The UNLV undrafted center came into league with little anticipation since his only notable statistic was his 2.9 blocks per game compared to his measly 5.2 points and 4.1 rebounds during his last year in college. He was brought into to do one thing – protect the rim. However, after a rookie year in which he would average a career-high 3.5 points and 3.9 rebounds, the starting center position seemed to slowly but surely open up for the Canadian.

This current season has provided Anthony with the most starts of his career as – just like Dampier – he has a defensive presence (I guess?) on the floor that can’t be captured by some numbers. But let’s do something wild with him and actually look at his numbers. This season, he has averaged 3.4 points, 3.9 rebounds and 1.3 blocks per game. That’s bad. This shouldn’t be a surprise, though, because he is one of the most undersized centers in the league standing one inch taller and five pounds less than LeBron James. Yeah, he is only 6-9 and 245 pounds. And because they just signed him to a 5-year, $18 million contract, they are stuck with No. 50.

So how has coach Erik Spoelstra utilized Anthony on the biggest stage in the game?

He has played 2 minutes so far. In the NBA Finals. That’s it.

As teams get deeper into the playoffs, rotations become thinner; every player that steps on the court is expected to produce in some way for their team. The Heat’s 4-year little big man had only been averaging 3.2 points, 3.2 rebounds and 0.9 blocks in the playoffs and failed to do the one thing his team expected of him (blocking shots), making him a liability on the court. If he played meaningful minutes against the Thunder, they would be feeding right into Scott Brook’s system, allowing Serge Ibaka to sag off his offensively handicap opponent and roam the floor as he so badly wants to do.

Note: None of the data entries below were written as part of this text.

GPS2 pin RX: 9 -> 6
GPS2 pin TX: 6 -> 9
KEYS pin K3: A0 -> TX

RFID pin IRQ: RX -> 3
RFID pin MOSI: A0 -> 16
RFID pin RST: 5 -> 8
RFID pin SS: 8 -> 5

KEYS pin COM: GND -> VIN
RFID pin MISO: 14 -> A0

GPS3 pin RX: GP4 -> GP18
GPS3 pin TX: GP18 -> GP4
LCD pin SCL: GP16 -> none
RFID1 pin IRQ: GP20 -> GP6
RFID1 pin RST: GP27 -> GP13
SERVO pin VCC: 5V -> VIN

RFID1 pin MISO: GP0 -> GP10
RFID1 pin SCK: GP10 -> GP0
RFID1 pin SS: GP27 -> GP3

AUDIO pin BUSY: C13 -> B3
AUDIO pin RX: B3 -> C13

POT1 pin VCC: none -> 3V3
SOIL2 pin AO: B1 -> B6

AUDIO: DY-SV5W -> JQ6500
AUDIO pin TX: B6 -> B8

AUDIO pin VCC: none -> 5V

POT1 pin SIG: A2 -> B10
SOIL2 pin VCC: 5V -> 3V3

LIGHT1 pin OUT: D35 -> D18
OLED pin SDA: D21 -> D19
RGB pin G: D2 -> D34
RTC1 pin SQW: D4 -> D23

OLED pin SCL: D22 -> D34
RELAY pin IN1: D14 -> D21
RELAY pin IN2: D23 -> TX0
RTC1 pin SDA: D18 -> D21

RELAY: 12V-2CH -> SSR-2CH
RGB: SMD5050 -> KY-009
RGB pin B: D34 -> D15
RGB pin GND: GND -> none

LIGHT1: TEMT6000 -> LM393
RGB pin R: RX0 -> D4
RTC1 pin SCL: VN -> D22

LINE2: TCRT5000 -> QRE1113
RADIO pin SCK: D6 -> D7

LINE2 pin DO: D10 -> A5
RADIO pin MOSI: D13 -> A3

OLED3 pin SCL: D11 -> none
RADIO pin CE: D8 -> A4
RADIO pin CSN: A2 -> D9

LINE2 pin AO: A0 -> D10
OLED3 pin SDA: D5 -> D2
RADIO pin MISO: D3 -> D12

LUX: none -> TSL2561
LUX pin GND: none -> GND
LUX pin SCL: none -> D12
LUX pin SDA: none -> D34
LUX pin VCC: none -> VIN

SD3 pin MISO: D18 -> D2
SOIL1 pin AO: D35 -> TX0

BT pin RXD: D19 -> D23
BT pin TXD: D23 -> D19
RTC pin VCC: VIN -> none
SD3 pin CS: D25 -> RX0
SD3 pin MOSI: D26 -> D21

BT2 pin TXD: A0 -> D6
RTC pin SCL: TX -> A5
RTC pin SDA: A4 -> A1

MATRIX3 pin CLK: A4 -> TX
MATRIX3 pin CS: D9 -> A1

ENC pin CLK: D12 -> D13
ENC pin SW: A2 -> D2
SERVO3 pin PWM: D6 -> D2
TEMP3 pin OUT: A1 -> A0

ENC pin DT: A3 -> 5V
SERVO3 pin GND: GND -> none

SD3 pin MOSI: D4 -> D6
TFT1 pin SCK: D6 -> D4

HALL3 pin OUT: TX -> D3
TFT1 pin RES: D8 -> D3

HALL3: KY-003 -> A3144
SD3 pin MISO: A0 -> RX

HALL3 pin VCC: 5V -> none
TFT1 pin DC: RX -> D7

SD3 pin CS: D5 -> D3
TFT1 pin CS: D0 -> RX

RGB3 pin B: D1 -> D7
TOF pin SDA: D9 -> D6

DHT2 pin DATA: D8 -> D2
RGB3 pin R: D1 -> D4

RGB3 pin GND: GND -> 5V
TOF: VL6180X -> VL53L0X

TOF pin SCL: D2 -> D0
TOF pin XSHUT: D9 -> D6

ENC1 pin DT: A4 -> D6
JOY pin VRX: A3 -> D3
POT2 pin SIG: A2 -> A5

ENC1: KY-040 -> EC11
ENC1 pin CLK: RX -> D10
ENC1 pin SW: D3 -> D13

So, Spoelstra made the smart but tough decision. Cutting off all minutes for a player that he has backed up all four years the center has been with the organization had to be difficult for the 41-year-old coach. But he did it for the well-being of the team.

By going small with Shane Battier in the starting lineup, who has found a magical touch from behind the 3-point line, as a second small forward and keeping Anthony on the bench for 99 percent of the games’ minutes so far, the NBA’s league-leading blocker can no longer be the force he has been all year long. Ibaka’s regular season average of 3.7 blocks is down to 2.0 in the Finals, including only one in Game 4.

Miami has had role players find a way to perform at a level they never reached during the entire season. This is a key reason to their success against Oklahoma City – the ability to have Shane Battier, Mario Chalmers and Norris Cole play unlike themselves. Can Joel Anthony play unlike himself? No. This man has scored double digits three times this season and only eight times in his entire career. That is someone that knows his designated role and couldn’t imagine himself doing anything more than just that. The Heat need players that can forget their role and produce like James Harden, the man formerly known as Sixth Man of the Year. Without the capability to explode onto the scene like many non-Big 3 Heat players have done in the Finals, Anthony shouldn’t be on the floor, and Spoelstra has made that happen.

Since this is a change of removing someone from the rotation rather than implementing someone, most won’t realize it has even happened. But just as the emergence of Battier has been unquestionably crucial during the Heat’s success early in the first quarter and throughout the series, it couldn’t have happened without with Joel Anthony.